Georges Bohas ve Florence Hellot- Bellier’in 2008 yılında Paris’te yayınladıkları “Les Assyriens du Hakkari au Khabour” adlı eserinde Birinci Dünya Savaşı döneminde yaşıyan Chamacha Yosep Zaya ile yapılan söyleşiden bir parça vermek istiyorum.
Kitabın yazarı Chamacha Yosep Zaya’ya siz Patrikin Qotchanes’e gelip yerleşmesinden söz ediyorsunuz?
Chamacha Yosep Zaya: Qotchanes Hakkari bölgesinde bir köydü. Hakkaride Asurilerin 6 aşireti vardı: Çelo, aşağı Tiyari, Tkhuma, Dez, Yukarı Tiyari ve Baz. Mar Şemun Hakkari’ye geldiği zaman bu altı aşiret vardı. Mar Şemun bu aşiretlerin içine yerleşme yerine daha bağımsız olan Qotchanes köyüne yerleşti. Mar Şemun Hakkari’ye yerleşmeden önce Asurilerle Kürdlerin ortak federal otonom bir hükümetleri vardı. Federal hükümetin şefi her zaman Kürdtü. Amir yada Prens deniliyordu. Meclis’te Kürdler ve Asuriler birlikte toplanıyorlardı.

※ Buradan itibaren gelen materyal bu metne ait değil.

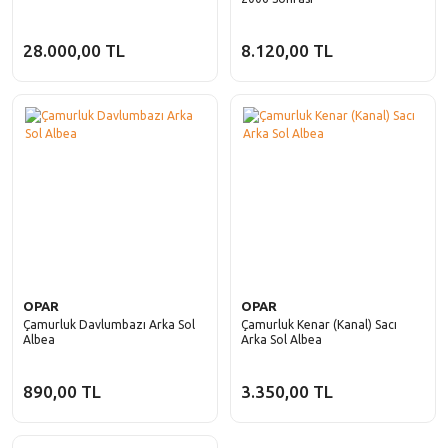
28.000,00 TL
8.120,00 TL
OPAR
OPAR
Çamurluk Davlumbazı Arka Sol
Çamurluk Kenar (Kanal) Sacı
Albea
Arka Sol Albea
890,00 TL
3.350,00 TL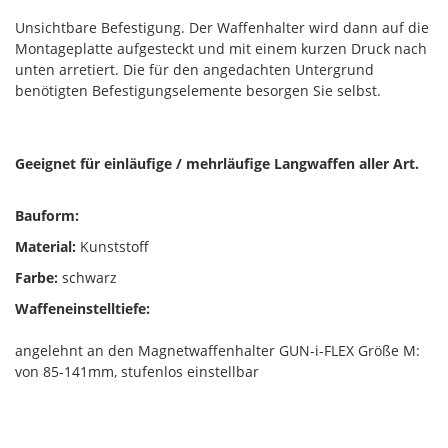
Unsichtbare Befestigung. Der Waffenhalter wird dann auf die
Montageplatte aufgesteckt und mit einem kurzen Druck nach
unten arretiert. Die für den angedachten Untergrund
benötigten Befestigungselemente besorgen Sie selbst.
Geeignet für einläufige / mehrläufige Langwaffen aller Art.
Bauform:
Material:
Kunststoff
Farbe:
schwarz
Waffeneinstelltiefe:
angelehnt an den Magnetwaffenhalter GUN-i-FLEX Größe M:
von 85-141mm, stufenlos einstellbar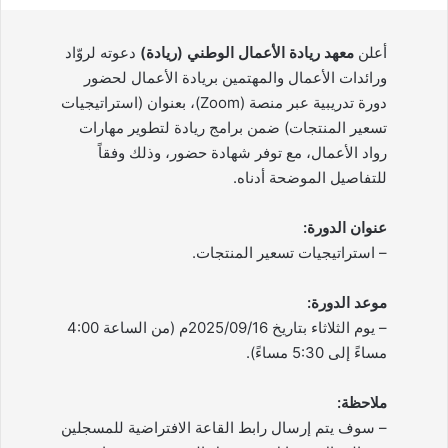
أعلن
معهد ريادة الأعمال الوطني (ريادة)
دعوته لروّاد
ورائدات الأعمال والمهتمين بريادة الأعمال لحضور
دورة تدريبية عبر منصة (Zoom)، بعنوان (استراتيجيات
تسعير المنتجات) ضمن برامج ريادة لتطوير مهارات
رواد الأعمال، مع توفر شهادة حضور، وذلك وفقاً
للتفاصيل الموضحة أدناه.
عنوان الدورة:
– استراتيجيات تسعير المنتجات.
موعد الدورة:
– يوم الثلاثاء بتاريخ 2025/09/16م (من الساعة 4:00
مساءً إلى 5:30 مساءً).
ملاحظة:
– سوف يتم إرسال رابط القاعة الافتراضية للمسجلين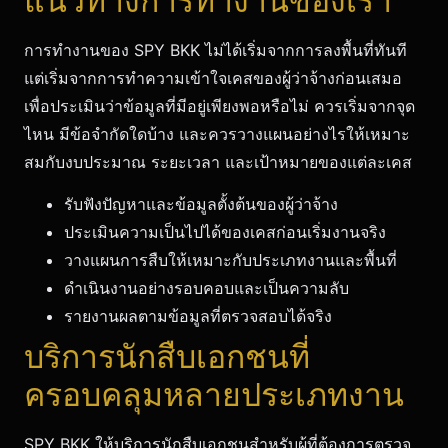
แนวทางการทำงานของเรา
การทำงานของ SPY BKK ไม่ได้เริ่มจากการลงพื้นที่ทันที
แต่เริ่มจากการทำความเข้าใจเคสของผู้ว่าจ้างก่อนเสมอ
เพื่อประเมินว่าข้อมูลที่มีอยู่เพียงพอหรือไม่ ควรเริ่มจากจุด
ไหน มีข้อจำกัดใดบ้าง และควรวางแผนอย่างไรให้เหมาะ
สมกับงบประมาณ ระยะเวลา และเป้าหมายของแต่ละเคส
รับฟังปัญหาและข้อมูลตั้งต้นของผู้ว่าจ้าง
ประเมินความเป็นไปได้ของเคสก่อนเริ่มงานจริง
วางแผนการสืบให้เหมาะกับประเภทงานและพื้นที่
ดำเนินงานอย่างรอบคอบและเป็นความลับ
รายงานผลตามข้อมูลที่ตรวจสอบได้จริง
บริการนักสืบเอกชนที่
ครอบคลุมหลายประเภทงาน
SPY BKK ให้บริการนักสืบเอกชนสำหรับผู้ที่ต้องการตรวจ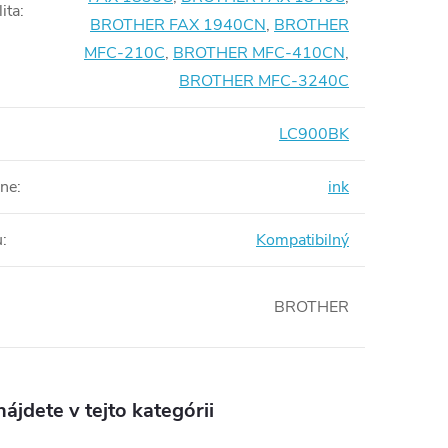
ita
:
BROTHER FAX 1940CN
,
BROTHER
MFC-210C
,
BROTHER MFC-410CN
,
BROTHER MFC-3240C
LC900BK
rne
:
ink
u
:
Kompatibilný
BROTHER
ájdete v tejto kategórii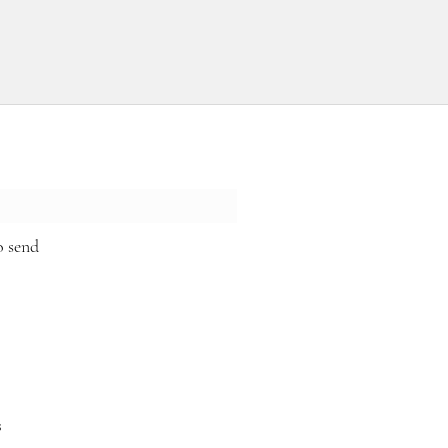
o send
s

Kürdlerle Asuriler arasında düşmanlık yokmuydu?
Evet vardı. Daha önceleri iki taraf yüzyıllar boyunca sürekli savaş içindeydiler. Fakat sonuçta bir araya gelerek en iyisi Bazekke’yi kurmaya karar verdiler. Bazekka muttefik demektir. İki taraf sağ ve sol Bazekka’ları kurdular. Asurilerden Çelo, Tkhuma ve Dez; Kürdlerden Dostiki, Pinyaniş ve Oramar Sağ Bazekka’yi oluşturdular. Asurilerden Aşağı Tiyari, Yukari Tiyari ve Baz, Kürdlerden ise 2 Ertoşi aşireti Sol Bazekka’yı oluşturdular.
Biraz daha fazla Bazekka sistemi hakkında bilgi sahibi olmak istiyorum?

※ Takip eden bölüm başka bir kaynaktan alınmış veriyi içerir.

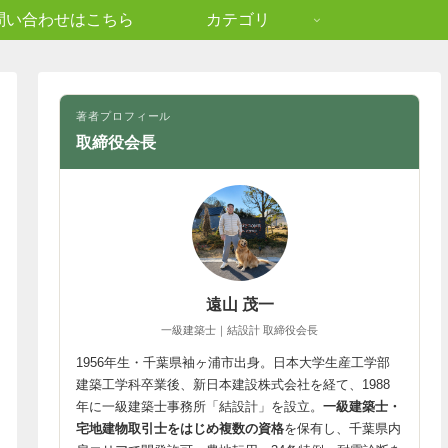
問い合わせはこちら
カテゴリ
著者プロフィール
取締役会長
遠山 茂一
一級建築士｜結設計 取締役会長
1956年生・千葉県袖ヶ浦市出身。日本大学生産工学部
建築工学科卒業後、新日本建設株式会社を経て、1988
年に一級建築士事務所「結設計」を設立。
一級建築士・
宅地建物取引士をはじめ複数の資格
を保有し、千葉県内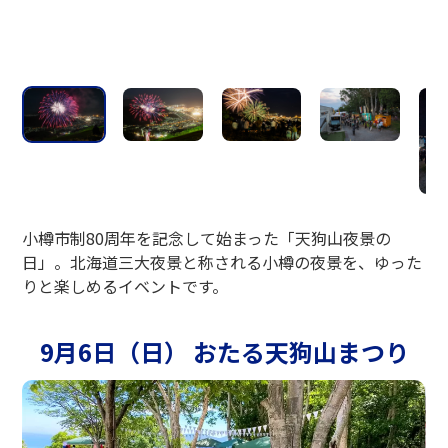
小樽市制80周年を記念して始まった「天狗山夜景の
日」。北海道三大夜景と称される小樽の夜景を、ゆった
りと楽しめるイベントです。
9月6日（日） おたる天狗山まつり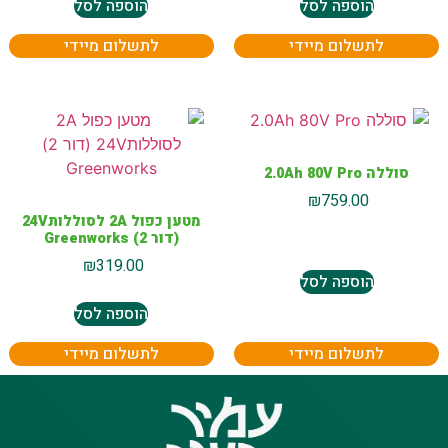
הוספה לסל
הוספה לסל
לתשלום מיידי
לתשלום מיידי
סוללה 2.0Ah 80V Pro
₪
759.00
מטען כפול 2A לסוללות24V
(דור 2) Greenworks
₪
319.00
הוספה לסל
הוספה לסל
לתשלום מיידי
לתשלום מיידי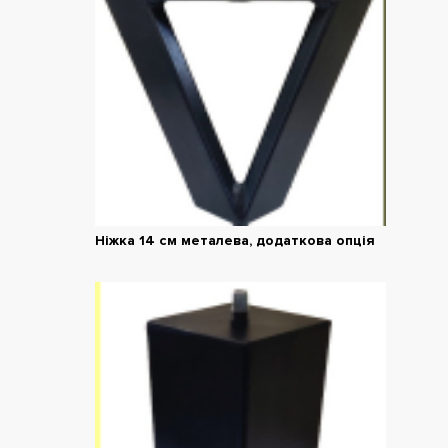
Ніжка 14 см металева, додаткова опція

Bazekka kanat yada parti anlamına geliyor.
Acaba bir ideolojisi varmıydı?
Asuri ve Kürdler birleştiği zaman Mir(yada Prens) her zaman Kürdtü. Kürdlerle Hıristiyan arasında diş bilemeyi ortadan kaldırmak amacıyla Bazekka sistemi oluşturuldu. Kürdlerle Asuriler arasında dengeyi sağlamak amacıyla sağ ve sol Bazekka sistemi oluşturuldu.

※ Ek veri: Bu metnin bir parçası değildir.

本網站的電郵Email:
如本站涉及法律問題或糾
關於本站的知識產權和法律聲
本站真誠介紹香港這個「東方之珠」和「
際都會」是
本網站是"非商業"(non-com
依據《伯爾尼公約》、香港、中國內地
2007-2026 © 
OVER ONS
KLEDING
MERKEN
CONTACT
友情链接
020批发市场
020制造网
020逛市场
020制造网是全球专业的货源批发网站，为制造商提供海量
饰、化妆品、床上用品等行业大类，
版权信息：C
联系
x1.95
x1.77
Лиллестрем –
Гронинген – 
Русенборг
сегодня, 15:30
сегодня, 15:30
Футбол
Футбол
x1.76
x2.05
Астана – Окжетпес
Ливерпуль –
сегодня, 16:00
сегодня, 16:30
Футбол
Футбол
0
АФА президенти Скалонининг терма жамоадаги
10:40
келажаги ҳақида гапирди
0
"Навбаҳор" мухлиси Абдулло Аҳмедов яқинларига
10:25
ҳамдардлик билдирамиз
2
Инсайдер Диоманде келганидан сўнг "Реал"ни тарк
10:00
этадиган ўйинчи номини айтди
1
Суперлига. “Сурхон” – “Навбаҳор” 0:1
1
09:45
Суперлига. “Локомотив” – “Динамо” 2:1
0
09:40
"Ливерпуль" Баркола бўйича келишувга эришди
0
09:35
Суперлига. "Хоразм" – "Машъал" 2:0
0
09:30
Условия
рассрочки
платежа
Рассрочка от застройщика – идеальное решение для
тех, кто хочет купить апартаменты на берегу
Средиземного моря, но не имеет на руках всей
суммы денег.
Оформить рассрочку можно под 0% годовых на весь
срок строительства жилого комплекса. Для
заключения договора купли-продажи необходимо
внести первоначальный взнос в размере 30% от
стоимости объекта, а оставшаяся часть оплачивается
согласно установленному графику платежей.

Her Bazekka’da Kürd ve Hıristiyan vardı. İki kanat arasında ne fark vardı?
Hiç. Yalnızca Meclis’te Sağ Bazekkalar Mir’in sağına Sol Bazekkalar Mir’in soluna oturuyorlardı. Var olan iç sorunlarını bu şekilde tartışmayı alışkanlık haline getirmişlerdi. Kürdlerle Asuriler arasında anlama ve anlaşılma vardı. Örneğin eğer Sağ Bazekka’daki bir Asuri Sol Bazekka’daki bir Kürd ile çatışsaydı, Sağ Bazekka’daki Kürdler, Sol Bazekka Kürdlerine karşı Sağ Bazekkalı Asuri destekliyorlardı.”(age, 89-90)
Chamacha Yosep Zaya uzun söyleşisin devamında Mir ile Asurilerin arasındaki ilişkilerin bozulmasının sorumluluğunu Mar Şemun’un vergi toplanmasına bağlıyor. Fakat bu konuda diğer bir çok konu gibi daha detaylı araştırmalara muhtaçtır.
Ama, Chamacha Yosep Zaya’nın gündeme getirdiği BAZEKKA SİSTEMİ benim için yeni bir bilgi. Kürdlerle Asuriler binlerce yıl boyunca aynı arada yaşadılar, mutlaka ortak bir hukukları olması gerekiyordu. Bu açıdan Bazekka sistemi anlamlıdır.
Sonuç olarak “katliamlarla” ilgili verilen rakamlar ciddi bir şekilde irdelemeye muhtaçtır. Hiç bir araştırmaya girilmeden misyonerlerin ve batılı devletlerin çeşitli amaçlarla ve bilinçli bir şekilde verdikleri rakamları Kürdler karşı kullanmak gerçeklerin peşine düşen araştırmacılar işi olmamalı. Ayrıca bu konularda Misyonerlerin yaydıkları kirli bilgileri tekrarlamak yeni bilgileri içermiyor.
Bu konuda Kürd tarihçilerine büyük bir görev düşüyor.